Vladimir Putin e líderes africanos na cimeira Rússia-África de 2019 em Sochi, Rússia. (Foto: GovernmentZA)

É comummente considerado que o objetivo do Presidente russo Vladimir Putin de invadir a Ucrânia é instalar um regime fantoche que seja maleável aos interesses de Moscovo. Se assim for, isto seria consistente com a abordagem que a Rússia tem seguido com as suas incursões em África nos últimos anos.

Julgando pela sua cartilha da Síria, a Rússia tem apoiado representantes na Líbia, República Centro-Africana, Mali e Sudão. Moscovo também tem em vista mais meia dúzia de líderes africanos que enfrentam diferentes graus de vulnerabilidade.

Neste processo, os cidadãos africanos e os interesses soberanos deram lugar às prioridades russas.

Esta estratégia de cooptação das elites serve de forma eficaz os objetivos estratégicos da Rússia em África.
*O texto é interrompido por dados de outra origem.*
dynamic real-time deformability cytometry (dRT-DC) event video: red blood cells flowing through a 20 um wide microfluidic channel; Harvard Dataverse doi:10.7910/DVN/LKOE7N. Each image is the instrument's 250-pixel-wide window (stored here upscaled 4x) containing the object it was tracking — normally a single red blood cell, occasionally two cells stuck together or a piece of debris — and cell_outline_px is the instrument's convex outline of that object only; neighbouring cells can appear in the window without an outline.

Estes incluem, em primeiro lugar, ganhar uma posição no sul do Mediterrâneo e no Mar Vermelho, colocando a Rússia em posição de ameaçar o flanco sul da NATO e os estrangulamentos marítimos internacionais.
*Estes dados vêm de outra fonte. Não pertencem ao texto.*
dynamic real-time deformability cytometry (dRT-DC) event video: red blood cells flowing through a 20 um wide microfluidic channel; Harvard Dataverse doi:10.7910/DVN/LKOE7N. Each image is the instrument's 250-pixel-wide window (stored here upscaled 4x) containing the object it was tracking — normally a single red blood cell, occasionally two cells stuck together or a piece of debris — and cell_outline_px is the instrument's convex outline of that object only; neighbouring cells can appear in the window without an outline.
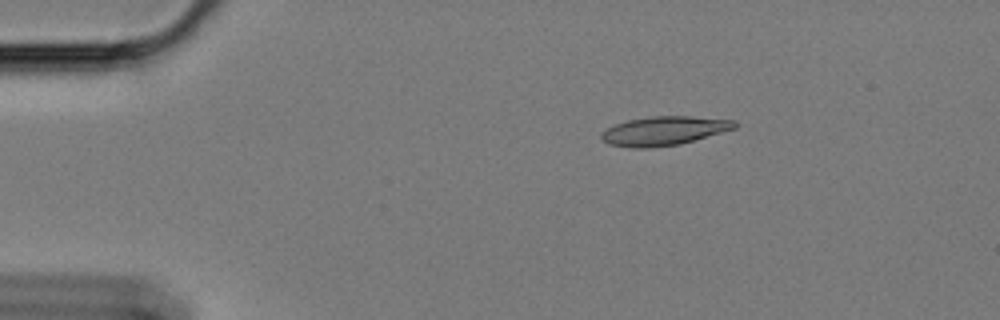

Segundo, para demonstrar o estatuto de Grande Potência da Rússia, cujos interesses devem ser considerados em todas as regiões do mundo.

E terceiro, deslocar a influência ocidental em África, minando ao mesmo tempo o apoio à democracia.

“A Rússia não tem muito a oferecer aos líderes africanos para além de instrumentos coercivos.”.

A Rússia tem utilizado frequentemente ferramentas extralegais para prosseguir os seus objetivos no continente. Enviou mercenários, realizou campanhas de desinformação, interferiu em eleições e trocou armas por recursos. Esta abordagem de baixo custo e alto rendimento permitiu a Moscovo expandir a sua influência em África mais rapidamente, sem dúvida, do que qualquer outro ator externo desde 2018, quando a Rússia intensificou os seus compromissos em África.

Lamentavelmente para os cidadãos africanos, estas táticas são todas intrinsecamente desestabilizadoras. Além disso, o resultado é uma privação de direitos e uma diminuição da soberania africana.

A expansão da influência russa pressagia uma visão sombria para África. Com efeito, a Rússia está a tentar exportar o seu modelo de governação — de um regime autoritário, cleptocrático e transacional — para África.

Isto é especialmente problemático uma vez que há pelo menos um punhado de líderes africanos que ficam mais do que satisfeitos por seguir por este caminho. Não importa que isto se afaste totalmente das aspirações democráticas defendidas pela grande maioria dos cidadãos africanos.

O voto das Nações Unidas sobre a invasão da Rússia na Ucrânia proporciona um prisma útil para compreender as relações entre Moscovo e países africanos específicos. Revela um espectro de normas e visões de governação para África. É através destas lentes e interesses que se pode esperar que grupos distintos de países africanos se envolvam futuramente com a Rússia — com consequências de grande alcance para a democracia, segurança e soberania no continente.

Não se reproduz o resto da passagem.